# [Passage provided]
Viltrox AF 16mm f/1.8 FE - Review / Test Report
Lens Reviews - Sony Alpha (Full Format)

Review by Klaus Schroiff, published June 2023


Many of us know the problem - sometimes wide and fast just isn't wide and fast enough. And then there's the other problem - the wider and faster you go, the more you are entering stratospheric price levels. However, there might be a solution to these problems - meet the Viltrox AF 16mm f/1.8 FE, available in Sony E-mount and, soon, in Nikon Z-mount. Yes, there are wider and faster lenses, but the Viltrox lens keeps a nice balance by offering a little extra without going downright bonkers. And it does so without breaking your bank account at just 549 USD - that's less than half (!) of what you have to pay for Sony's own FE 14mm f/1.8 GM. With a weight of 550g, it isn't a burden in your bag either. This sounds too good to be true then? Let's find out.

Viltrox didn't cut corners regarding the build quality of the AF 16mm f/1.8 FE. The lens barrel is made of metal, including the mount and the smoothly turning focus ring. Even the back part of the supplied petal-shaped lens hood has a metal ring instead of being all plastic. The length remains constant throughout the focus range. On top of that, it also features dust-proof sealings - 6 of them, to be precise. They also implemented a dedicated aperture ring which can be set to click or clickless mode. Moreover, there are 2 custom buttons (Fn1, Fn2) that can be configured on certain Sony cameras. Another interesting feature is the LCD display. It's not a first - we have seen this on Zeiss Batis lenses before - but this one shows some more information, including distance, focus distance limiter settings and the current aperture. A depth-of-field indicator would have been nice - possibly something for a firmware update (possible via a USB-C port)? Unlike some of its distant cousins, the Viltrox AF 16mm f/1.8 FE doesn't have a bulb-like front element, and it accepts 77mm front filters.

# [Information supplied]
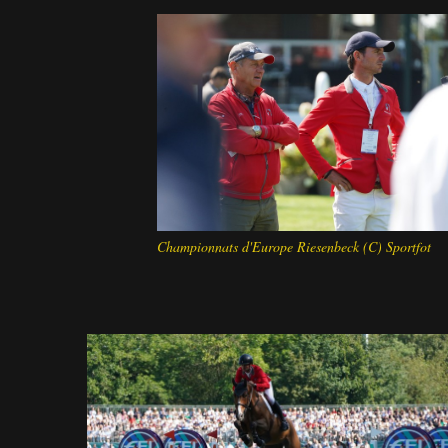
Championnats d'Europe Riesenbeck (C) Sportfot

# [What to work on]
In the Viltrox lens review, write out everything from "Many of us know" down to "Let's find out.", word for word.

# [Output for this task]
Many of us know the problem - sometimes wide and fast just isn't wide and fast enough. And then there's the other problem - the wider and faster you go, the more you are entering stratospheric price levels. However, there might be a solution to these problems - meet the Viltrox AF 16mm f/1.8 FE, available in Sony E-mount and, soon, in Nikon Z-mount. Yes, there are wider and faster lenses, but the Viltrox lens keeps a nice balance by offering a little extra without going downright bonkers. And it does so without breaking your bank account at just 549 USD - that's less than half (!) of what you have to pay for Sony's own FE 14mm f/1.8 GM. With a weight of 550g, it isn't a burden in your bag either. This sounds too good to be true then? Let's find out.